Demographics details for Upland, CA vs Montgomery village, MD

Population Overview

Compare main population characteristics in Upland, CA vs Montgomery village, MD.

Data Upland Montgomery village
Population 78,841 34,748
Median Age 37.1 years 36.8 years
Median Income $93,994 $91,703
Married Families 38.0% 38.0%
Poverty Level 9% 7%
Unemployment Rate 4.4 4.2

Population Comparison: Upland vs Montgomery village

  • In Upland, the population is higher at 78,841, compared to 34,748 in Montgomery village.
  • Residents in Upland have a higher median age of 37.1 years compared to 36.8 years in Montgomery village.
  • Upland has a higher median income of $93,994 compared to $91,703 in Montgomery village.
  • The percentage of married families is the same in both Upland and Montgomery village at 38.0%.
  • Upland has a higher poverty level at 9% compared to 7% in Montgomery village.
  • The unemployment rate in Upland is higher at 4.4%, compared to 4.2% in Montgomery village.

Demographics

Demographics Upland vs Montgomery village provide insight into the diversity of the communities to compare.
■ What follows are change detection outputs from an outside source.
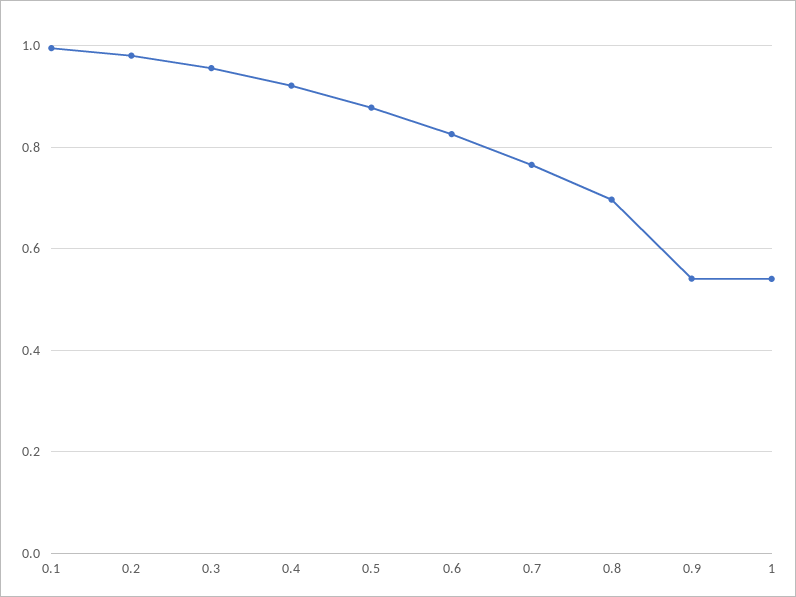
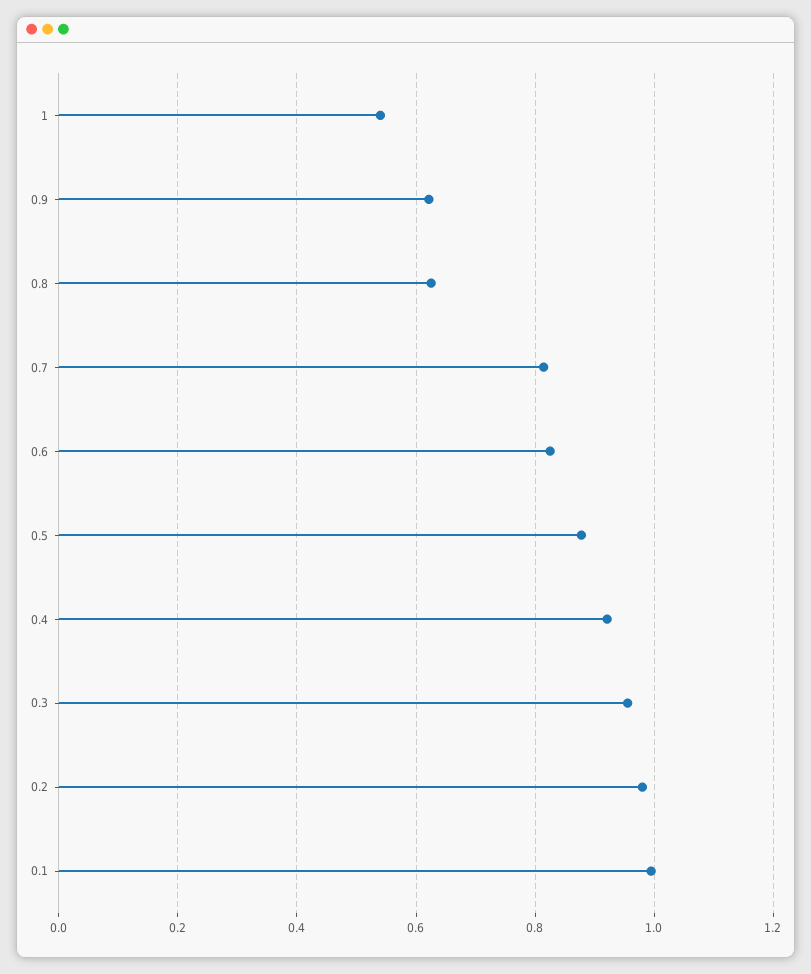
0.7: 0.76 -> 0.82
0.8: 0.7 -> 0.62
0.9: 0.54 -> 0.62

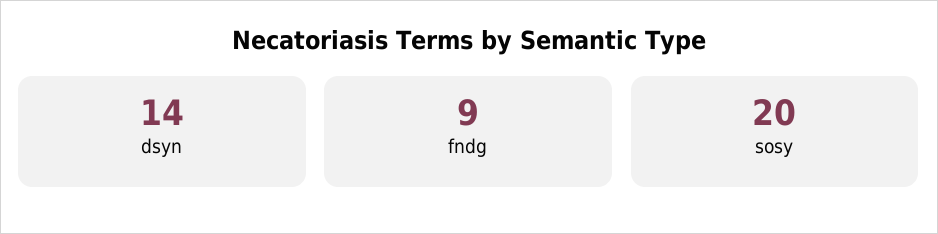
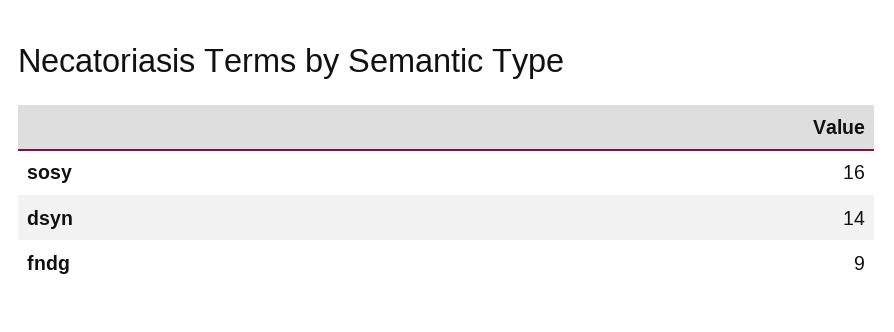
sosy: 20 -> 16

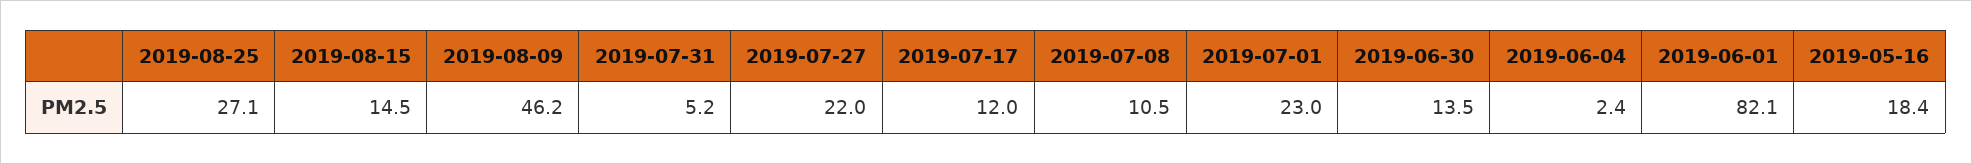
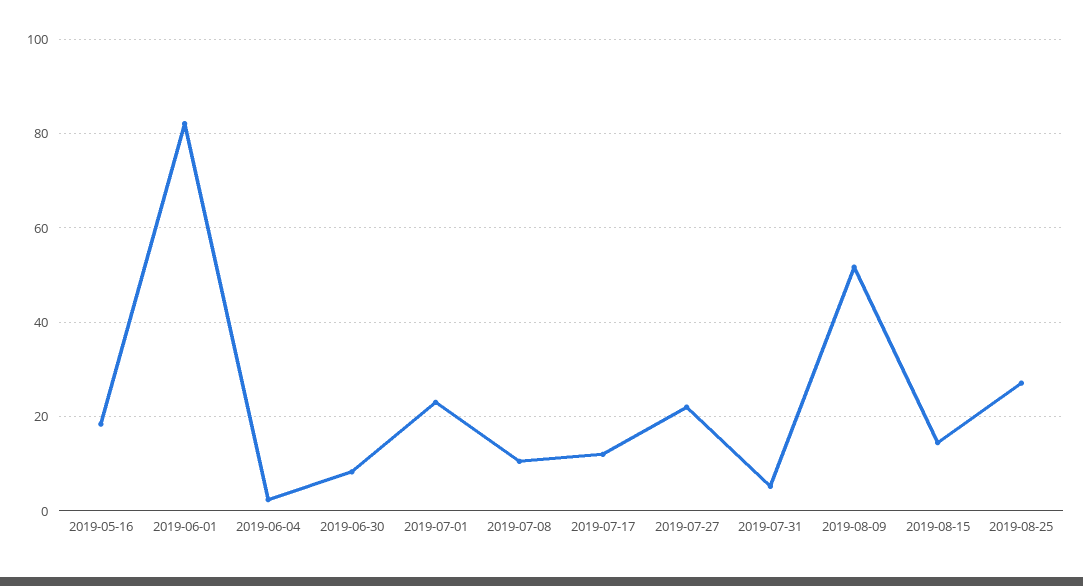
2019-08-09: 46.2 -> 52
2019-06-30: 13.5 -> 8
Demographic Upland Montgomery village
Black 7 23
White 22 19
Asian 10 13
Hispanic 44 35
Two or More Races 16 10
American Indian 1 Data is updating

Demographics Comparison: Upland vs Montgomery village

  • In Montgomery village, the percentage of Black residents is higher at 23% compared to 7% in Upland.
  • Upland has a higher percentage of White residents at 22% compared to 19% in Montgomery village.
  • In Montgomery village, the Asian population stands at 13%, greater than 10% in Upland.
  • The Hispanic community is larger in Upland at 44% compared to 35% in Montgomery village.
  • More residents identify as two or more races in Upland at 16% compared to 10% in Montgomery village.
  • A greater percentage of American Indian residents live in Upland at 1% compared to 0% in Montgomery village.

Health Statistics

The health statistics provide insights into prevalent health conditions in two communities.

Health Metric Upland Montgomery village
Mental Health Not Good 15.5% 14.5%
Physical Health Not Good 10.4% 9.0%
Depression 17.8% 18.9%
Smoking 10.8% 11.3%
Binge Drinking 16.3% 12.1%
Obesity 34.9% 27.8%
Disability Percentage 12.0% 10.0%

Health Statistics Comparison: Upland vs Montgomery village

  • More residents in Upland report poor mental health at 15.5% compared to 14.5% in Montgomery village.
  • Higher depression rates are seen in Montgomery village at 18.9% versus 17.8% in Upland.
  • Montgomery village has a higher smoking rate at 11.3% compared to 10.8% in Upland.
  • Binge drinking is more common in Upland at 16.3% compared to 12.1% in Montgomery village.
  • Obesity rates are higher in Upland at 34.9% compared to 27.8% in Montgomery village.
  • Disability percentages are higher in Upland at 12.0% compared to 10.0% in Montgomery village.

Education Levels

The educational attainment in the area helps gauge the workforce's skill level and economic potential.

Education Level Upland Montgomery village
No Schooling 1.3% (1,036) 2.7% (955)
High School Diploma 14.1% (11,080) 12.2% (4,244)
Less than High School 12.3% (9,718) 14.3% (4,958)
Bachelor's Degree and Higher 23.2% (18,252) 28.9% (10,032)

Education Levels Comparison: Upland vs Montgomery village

  • In Montgomery village, a larger percentage of residents lack formal schooling at 2.7% compared to 1.3% in Upland.
  • A higher percentage of residents in Upland hold a high school diploma at 14.1% compared to 12.2% in Montgomery village.
  • The percentage of residents with less than a high school education is higher in Montgomery village at 14.3%, compared to 12.3% in Upland.
  • In Montgomery village, a larger share of residents have a bachelor's degree or higher at 28.9% compared to 23.2% in Upland.

Crime and Safety

Understanding crime rates and safety measures is crucial for assessing the livability of a city or town. Crime levels can vary significantly from one neighborhood to another, influenced by various factors such as population density and local amenities. For instance, areas with high foot traffic, like train stations, might experience different crime dynamics compared to quieter residential neighborhoods. Evaluating these patterns helps in making informed decisions about safety and community well-being.